その他
2025.12.14
自衛隊名簿提供違憲訴訟について
自衛隊名簿提供違憲訴訟の学習会が先週12日(金)に京都で開かれ、講師として参加してきました。そこで本日は、この事件をざっくりと紹介させて頂きます。
現在、約7割の自治体が18歳、22歳の個人4情報(氏名、性別、住所、生年月日)を各地の自衛隊地方協力本部へ提供しています。
その際、すべての自治体で本人の了解はとられていません。一部の自治体では本人からの申し出があった場合に限り、提供をしないということになっています(が、誰も提供されていることを知らないためほとんど申し出がされていません)。

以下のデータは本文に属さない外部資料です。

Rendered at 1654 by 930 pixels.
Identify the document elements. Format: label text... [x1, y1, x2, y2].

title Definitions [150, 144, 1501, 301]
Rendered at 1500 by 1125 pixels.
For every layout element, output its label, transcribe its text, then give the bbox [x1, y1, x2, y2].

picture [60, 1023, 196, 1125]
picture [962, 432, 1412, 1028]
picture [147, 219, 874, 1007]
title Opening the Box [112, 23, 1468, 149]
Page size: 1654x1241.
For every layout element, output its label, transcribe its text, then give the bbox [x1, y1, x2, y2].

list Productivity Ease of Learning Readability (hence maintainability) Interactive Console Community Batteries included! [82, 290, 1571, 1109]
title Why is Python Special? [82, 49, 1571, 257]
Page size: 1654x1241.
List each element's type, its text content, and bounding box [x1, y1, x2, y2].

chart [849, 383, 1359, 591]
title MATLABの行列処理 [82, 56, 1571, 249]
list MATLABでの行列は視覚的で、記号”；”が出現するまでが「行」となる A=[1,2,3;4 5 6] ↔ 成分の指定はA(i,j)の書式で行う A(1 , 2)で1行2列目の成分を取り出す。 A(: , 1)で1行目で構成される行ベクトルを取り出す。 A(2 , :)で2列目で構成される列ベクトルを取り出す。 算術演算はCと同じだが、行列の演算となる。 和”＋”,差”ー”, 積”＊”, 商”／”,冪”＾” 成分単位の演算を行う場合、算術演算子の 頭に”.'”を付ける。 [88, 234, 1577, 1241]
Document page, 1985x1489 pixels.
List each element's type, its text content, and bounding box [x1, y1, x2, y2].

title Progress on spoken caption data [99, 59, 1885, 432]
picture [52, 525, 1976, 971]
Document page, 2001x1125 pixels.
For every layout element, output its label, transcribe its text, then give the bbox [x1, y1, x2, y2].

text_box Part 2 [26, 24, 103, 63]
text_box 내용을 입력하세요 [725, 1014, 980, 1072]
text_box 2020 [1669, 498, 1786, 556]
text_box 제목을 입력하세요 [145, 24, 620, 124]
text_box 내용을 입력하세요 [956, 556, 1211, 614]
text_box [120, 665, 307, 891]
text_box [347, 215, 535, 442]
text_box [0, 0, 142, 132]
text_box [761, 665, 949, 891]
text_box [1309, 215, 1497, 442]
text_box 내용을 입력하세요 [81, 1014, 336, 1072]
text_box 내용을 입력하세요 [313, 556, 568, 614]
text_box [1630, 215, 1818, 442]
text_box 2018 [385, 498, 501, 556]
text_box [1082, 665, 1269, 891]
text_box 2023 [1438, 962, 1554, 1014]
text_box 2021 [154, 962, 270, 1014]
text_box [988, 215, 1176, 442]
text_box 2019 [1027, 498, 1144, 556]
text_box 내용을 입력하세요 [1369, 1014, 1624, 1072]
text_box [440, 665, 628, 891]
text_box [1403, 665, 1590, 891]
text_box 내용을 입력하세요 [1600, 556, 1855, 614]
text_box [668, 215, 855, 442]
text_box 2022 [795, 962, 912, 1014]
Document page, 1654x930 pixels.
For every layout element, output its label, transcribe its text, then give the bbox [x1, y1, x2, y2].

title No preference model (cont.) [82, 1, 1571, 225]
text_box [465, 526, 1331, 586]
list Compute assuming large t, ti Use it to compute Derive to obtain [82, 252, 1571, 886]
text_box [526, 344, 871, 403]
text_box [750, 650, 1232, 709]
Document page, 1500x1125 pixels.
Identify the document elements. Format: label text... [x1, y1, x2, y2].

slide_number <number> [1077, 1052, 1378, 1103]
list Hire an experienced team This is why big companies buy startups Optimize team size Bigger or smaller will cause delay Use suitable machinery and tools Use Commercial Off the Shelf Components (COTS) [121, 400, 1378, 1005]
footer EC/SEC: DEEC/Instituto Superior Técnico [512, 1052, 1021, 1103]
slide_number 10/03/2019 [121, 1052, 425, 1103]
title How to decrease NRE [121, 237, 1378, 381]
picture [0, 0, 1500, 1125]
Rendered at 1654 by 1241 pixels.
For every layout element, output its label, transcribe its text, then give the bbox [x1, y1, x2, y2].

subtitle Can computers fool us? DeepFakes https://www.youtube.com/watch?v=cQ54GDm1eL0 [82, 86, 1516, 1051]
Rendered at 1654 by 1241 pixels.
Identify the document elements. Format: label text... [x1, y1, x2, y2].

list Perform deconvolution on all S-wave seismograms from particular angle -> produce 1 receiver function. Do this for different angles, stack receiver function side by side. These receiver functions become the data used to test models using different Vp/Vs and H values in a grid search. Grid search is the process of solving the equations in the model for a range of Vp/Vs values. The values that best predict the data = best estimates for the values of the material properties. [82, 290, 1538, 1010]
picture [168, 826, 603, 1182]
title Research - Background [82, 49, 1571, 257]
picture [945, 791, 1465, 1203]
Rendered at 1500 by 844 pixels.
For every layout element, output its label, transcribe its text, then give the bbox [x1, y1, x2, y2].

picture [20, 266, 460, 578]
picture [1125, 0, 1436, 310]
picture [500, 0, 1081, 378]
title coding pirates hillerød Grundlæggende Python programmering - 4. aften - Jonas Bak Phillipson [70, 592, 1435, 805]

私は、現在奈良地裁で行われている名簿を提供された青年(当時18歳)がプライバシーの侵害だとの理由で奈良市と国を訴えている裁判に弁護団の一人として関わっています。
例えば企業が取引を通じて作成した顧客名簿を、本人の了解なく別の企業に提供していたとしたら、大問題となるはずです。なので、自衛隊だけが特別に自治体から名簿の提供を受けるのはおかしいというのが通常の感覚ではないでしょうか。
自衛隊は、表向きは提供を受けた個人情報を募集ハガキを自宅に送付するためにのみ利用し、そのあとは廃棄していると説明しています。が、そんなことはまずあり得ないだろうと私たちは考えています(そもそも、ハガキを送るだけなら性別や生年月日の情報は必要ない)。
この点、2025年3月31日時点で防衛省には220,252人の自衛官がいます。が、このうちいわゆる兵隊にあたる「士」の位の自衛官は32,547人しかいません。これに対し、准尉を含む幹部クラスが48,133人、曹クラスが139,572人います(防衛省・自衛隊:防衛省・自衛隊の人員構成)
つまり日本の自衛官は、ピラミッド型にはなっておらず、頭が非常に大きく、肝心の前線で戦う兵士たちはごくわずかしかいないという、いびつな構造となっているのです。
現在ウクライナは、徴兵制を敷いてロシアと戦っていますが、どれくらいのウクライナ市民が戦場に投入され、前線に送られているのかご存じでしょうか。
すでに100万人が徴兵され、前線にも30万人が送られたと見積もられております。
大国と戦争をするとなれば、それくらいの兵士の数が必要となります。だから日本がもしお隣の大国と戦争をするということになれば、自衛隊が抱える兵隊だけでは全然足りません。
日本でも、なんらかの方法で若い市民を徴兵し、訓練のうえで、前線に送り込まねばならいのです。
自衛隊が全国の自治体から名簿を集めているのは、これが目的であろうと私たちは考えております。
つまり、いざと言うときに徴兵をするためのリスト作りを今から準備しているということです。
こうしたことは、もっと国民が知っておきべきだと私たちは考え、違法なやり方で名簿を集める国や奈良市の責任を問う裁判で勝利し、そのことを白日の下に晒したいと考えております。